Сады, недавно приобретенные Азиатиком, впервые были заложены в 60‒50-е гг. до н. э. Лукуллом, знаменитым как своими военными подвигами, так и любовью к роскоши и пышностью своих пиров. В середине I в. н. э. аристократия помешалась на обустройстве обширных частных увеселительных площадок, известных под парадоксальным названием horti, то есть «огороды». В этих местах – просторных зеленых оазисах в городском ландшафте – сочетались природа и искусство. На механически орошаемой почве выращивались заморские растения; облагораживались огромные земельные участки для создания ступенчатых террас с «дикими» ущельями и пещерами; выкапывались котлованы и канавы, которые наполнялись водой, образуя искусственные озера и реки. Моралисты – или те, кто не мог позволить себе потягаться, – сетовали, что эти сады опасные и «неримские». Они отнимали общественное пространство в и без того перенаселенном городе, огораживая стенами обширные участки земли исключительно для частных развлечений. К тому же они выглядели подозрительно восточными, слишком напоминая зеленые «парадизы», какие взращивали для персидских сатрапов. Все эти нависающие террасы, тепличные цветы, рукотворные пещеры и реки были насилием над природой, нарушением совершенства итальянского ландшафта, вмешательством в равновесие (equilibrium) мира.

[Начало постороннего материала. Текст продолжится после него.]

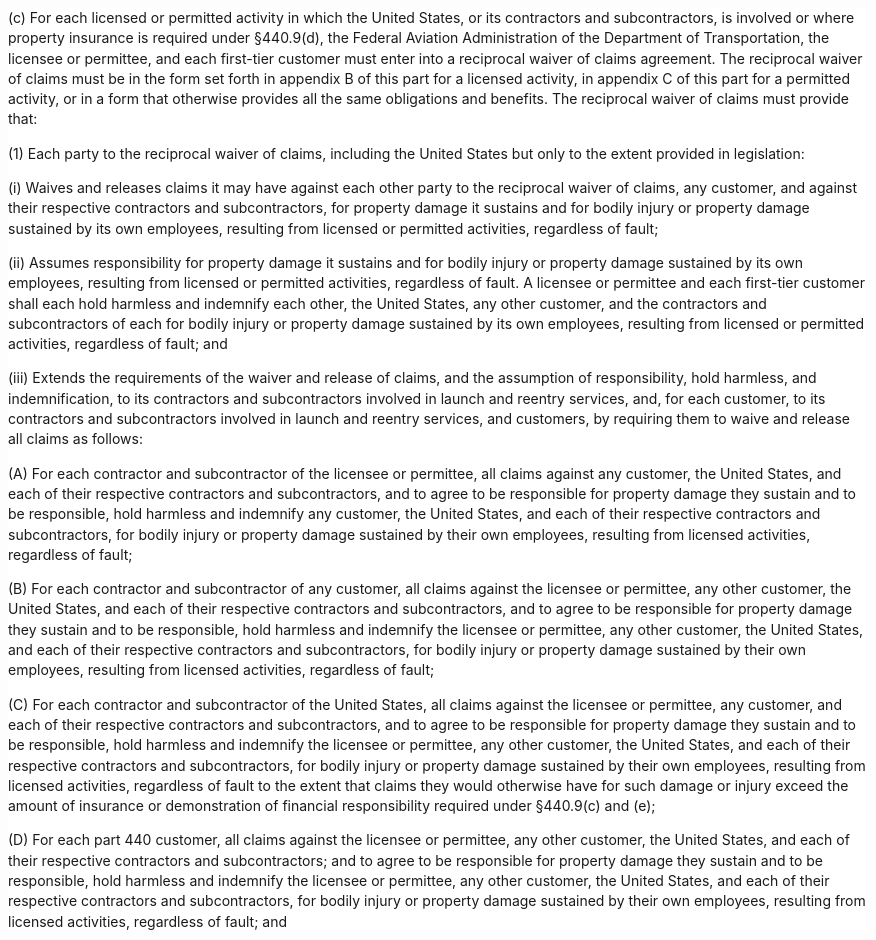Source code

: \(c\) For each licensed or permitted activity in which the United States, or its contractors and subcontractors, is involved or where property insurance is required under §440.9(d), the Federal Aviation Administration of the Department of Transportation, the licensee or permittee, and each first-tier customer must enter into a reciprocal waiver of claims agreement. The reciprocal waiver of claims must be in the form set forth in appendix B of this part for a licensed activity, in appendix C of this part for a permitted activity, or in a form that otherwise provides all the same obligations and benefits. The reciprocal waiver of claims must provide that:

\(1\) Each party to the reciprocal waiver of claims, including the United States but only to the extent provided in legislation:

\(i\) Waives and releases claims it may have against each other party to the reciprocal waiver of claims, any customer, and against their respective contractors and subcontractors, for property damage it sustains and for bodily injury or property damage sustained by its own employees, resulting from licensed or permitted activities, regardless of fault;

\(ii\) Assumes responsibility for property damage it sustains and for bodily injury or property damage sustained by its own employees, resulting from licensed or permitted activities, regardless of fault. A licensee or permittee and each first-tier customer shall each hold harmless and indemnify each other, the United States, any other customer, and the contractors and subcontractors of each for bodily injury or property damage sustained by its own employees, resulting from licensed or permitted activities, regardless of fault; and

\(iii\) Extends the requirements of the waiver and release of claims, and the assumption of responsibility, hold harmless, and indemnification, to its contractors and subcontractors involved in launch and reentry services, and, for each customer, to its contractors and subcontractors involved in launch and reentry services, and customers, by requiring them to waive and release all claims as follows:

\(A\) For each contractor and subcontractor of the licensee or permittee, all claims against any customer, the United States, and each of their respective contractors and subcontractors, and to agree to be responsible for property damage they sustain and to be responsible, hold harmless and indemnify any customer, the United States, and each of their respective contractors and subcontractors, for bodily injury or property damage sustained by their own employees, resulting from licensed activities, regardless of fault;

\(B\) For each contractor and subcontractor of any customer, all claims against the licensee or permittee, any other customer, the United States, and each of their respective contractors and subcontractors, and to agree to be responsible for property damage they sustain and to be responsible, hold harmless and indemnify the licensee or permittee, any other customer, the United States, and each of their respective contractors and subcontractors, for bodily injury or property damage sustained by their own employees, resulting from licensed activities, regardless of fault;

\(C\) For each contractor and subcontractor of the United States, all claims against the licensee or permittee, any customer, and each of their respective contractors and subcontractors, and to agree to be responsible for property damage they sustain and to be responsible, hold harmless and indemnify the licensee or permittee, any other customer, the United States, and each of their respective contractors and subcontractors, for bodily injury or property damage sustained by their own employees, resulting from licensed activities, regardless of fault to the extent that claims they would otherwise have for such damage or injury exceed the amount of insurance or demonstration of financial responsibility required under §440.9(c) and (e);

\(D\) For each part 440 customer, all claims against the licensee or permittee, any other customer, the United States, and each of their respective contractors and subcontractors; and to agree to be responsible for property damage they sustain and to be responsible, hold harmless and indemnify the licensee or permittee, any other customer, the United States, and each of their respective contractors and subcontractors, for bodily injury or property damage sustained by their own employees, resulting from licensed activities, regardless of fault; and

Лукулл, понимая, что ему надо поддерживать репутацию, постарался сделать так, чтобы его сады стали одними из самых роскошных (и самых критикуемых) в Риме. Они спускались с вершины холма Пинций, и из них открывался вид на весь город и вниз по Тибру в сторону Остии{417}. Вершину холма венчал полукруглый двор, стены которого были усеяны нишами со статуями. Оттуда с террасы на террасу спускались монументальные каменные лестницы, доходившие до искусственного озера, обычно спокойного, но достаточно широкого, чтобы использовать его для потешных морских боев в качестве послеобеденных развлечений{418}. Террасы были засажены деревьями и фигурно подстриженными кустарниками, лужайками и дикими лесами, фруктовыми садами и клумбами с цветами, при этом они цвели по очереди, и сады выглядели живыми круглый год{419}. Некоторые растения были выбраны за красоту, другие, например вербена или шафран, за аромат{420}. Одни были родными для италийской почвы, другие экзотическим импортом – во время своих походов на Восток Лукулл открыл для себя вишню и первым привез это растение в Италию{421}. В качестве трофеев полководец не только собирал семена и черенки: сады были полны шедевров греческой скульптуры из мрамора и бронзы, тщательно расставленных так, чтобы подчеркнуть окружающий пейзаж или взаимодействовать друг с другом в книжных воспоминаниях о мифологических сюжетах. Люди, видевшие эти сады, шутили, что Лукулл был персидским царем Ксерксом в тоге.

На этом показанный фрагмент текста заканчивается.